F.V.: Nella tua produzione artistica ti occupi spesso di installazioni e sculture. Guardando i tuoi lavori, dagli ultimi come Catarsi e I’m here to be yours a installazioni di qualche anno fa come Now you can touch me e Out of the comfort zone, Ricollocarsi che hai realizzato tra il 2014 e il 2016 mi ha particolarmente colpito, partendo dal tema di base: costruzione e decostruzione. Mi vuoi parlare di questo progetto?
A.P.: Ricollocarsi è un lavoro che ho prodotto nell’arco di due anni, appunto tra il 2014 e il 2016, ho creato e accumulato moltissimi pezzi, sono principalmente calchi di gesso, cera d’api, paraffina, pigmenti e altri materiali. Questo lavoro mi è particolarmente caro perché mi ha permesso di capire l’attrazione che avevo nei confronti della materia e della tridimensionalità. Anche in questo caso il lavoro attrae più questioni. Mi interessava togliere la funzione agli oggetti e renderli in qualche modo non relazionabili realmente con l’essere umano. Togliendo ciò che viene chiamata l’affordance (la qualità fisica che un oggetto possiede e che suggerisce all’uomo come manipolarli) volevo renderli totalmente indipendenti da noi. Nel mio lavoro ho sempre avuto paura della fissità e quindi volevo realizzare qualcosa che non fosse fisso, ma mobile e mutabile, che si potesse costruire e decostruire e che avesse quindi infinite possibilità.
F.V.: Esiste un filo conduttore che accomuna tutti i tuoi lavori?

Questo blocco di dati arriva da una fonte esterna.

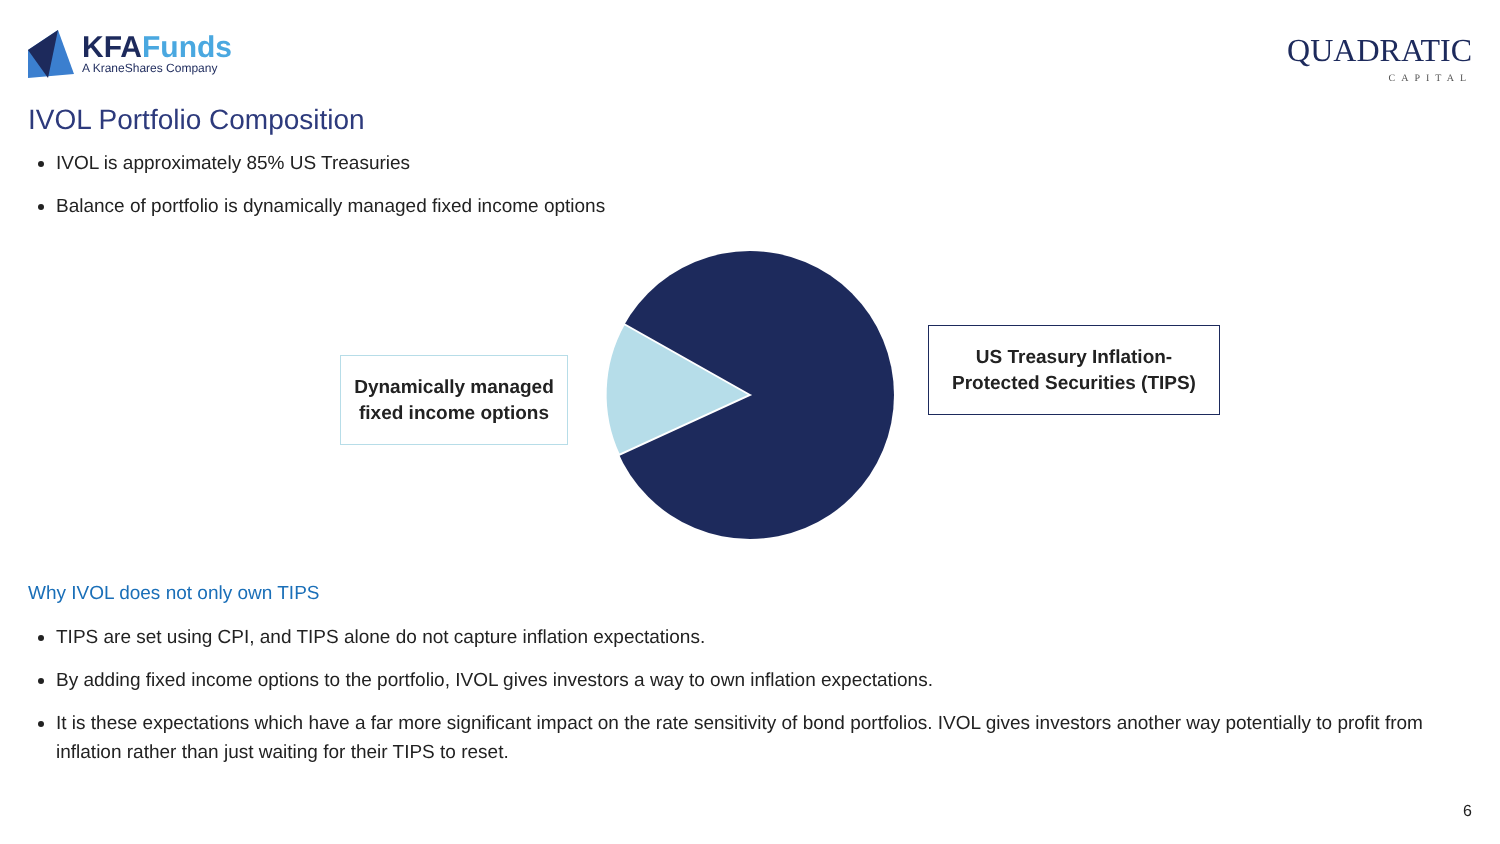KFAFunds
A KraneShares Company
QUADRATIC
CAPITAL
IVOL Portfolio Composition
IVOL is approximately 85% US Treasuries
Balance of portfolio is dynamically managed fixed income options
Dynamically managed fixed income options
US Treasury Inflation-Protected Securities (TIPS)
Why IVOL does not only own TIPS
TIPS are set using CPI, and TIPS alone do not capture inflation expectations.
By adding fixed income options to the portfolio, IVOL gives investors a way to own inflation expectations.
It is these expectations which have a far more significant impact on the rate sensitivity of bond portfolios. IVOL gives investors another way potentially to profit from inflation rather than just waiting for their TIPS to reset.
6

A.P.: Stavo pensando a questo di recente. Ragionando sulla diversità formale dei miei lavori mi sono però resa conto che ogni lavoro consecutivo a un altro porta con sé una parte di quello precedente. Ognuno dei miei lavori mi spinge automaticamente verso un altro, in una continua danza tra i concetti e la materia. Inoltre credo che si legga abbastanza chiaramente questa continua “lotta” tra bidimensionale e tridimensionale che attuo nella mia pratica e di conseguenza nei miei lavori.
F.V.: C’è un insieme di opere o un’opera singola a cui sei particolarmente affezionata? Magari qualcosa che ti rimanda a un momento o periodo particolare.
A.P.: Così di getto, mi viene da dirti che sono molto affezionata al testo che ho realizzato I’m here to be yours. Mi ricordo ancora di essermi alzata nella notte e di aver scritto d’impulso questo testo, tra l’altro direttamente in inglese. È stato emozionante perché ero così certa di quello che volevo dire e scrivere.
F.V.: Hai progetti per il futuro? (Altre opere/mostre, ecc.) Come ti vedi tra una decina di anni?
A.P.: Purtroppo ho dovuto annullare una residenza in Cile che avevo in programma lo scorso settembre e al momento non so se effettivamente sarà possibile riprogrammarla. In questo momento sto lavorando a nuove opere che riguardano la tematica dell’utopia, del l’immaginazione e della rêverie come spinte per la libertà, sia di pensiero sia di azione. Nel frattempo sto portando avanti la mia “slow production” di design metaforico, questo progetto prende il nome di edera studio, produco “gioielli” sia per il corpo sia per gli spazi.
Per quanto riguarda progetti futuri, insieme a Cecilia Ceccherini, sto portando avanti la programmazione di Fondo, uno piccolo spazio sotterraneo all’interno del nostro studio. Il prossimo evento – covid permettendo – vedrà i nostri lavori in relazione al lavoro del filosofo Alessandro Longo, con il quale abbiamo avuto piacevoli scambi di idee. Quest’estate speriamo di poter continuare a lavorare alla programmazione e di poter collaborare con altri artisti come abbiamo fatto lo scorso autunno, durante l’ultimo evento prima della chiusura.
Tra dieci anni spero di avere sempre la consapevolezza che non c’è una risposta univoca quando si parla di arte, l’unica certezza che sento di esprimere è che per me fare arte è l’unico modo per essere davvero libera e vorrei tutelare questa libertà senza dare etichette.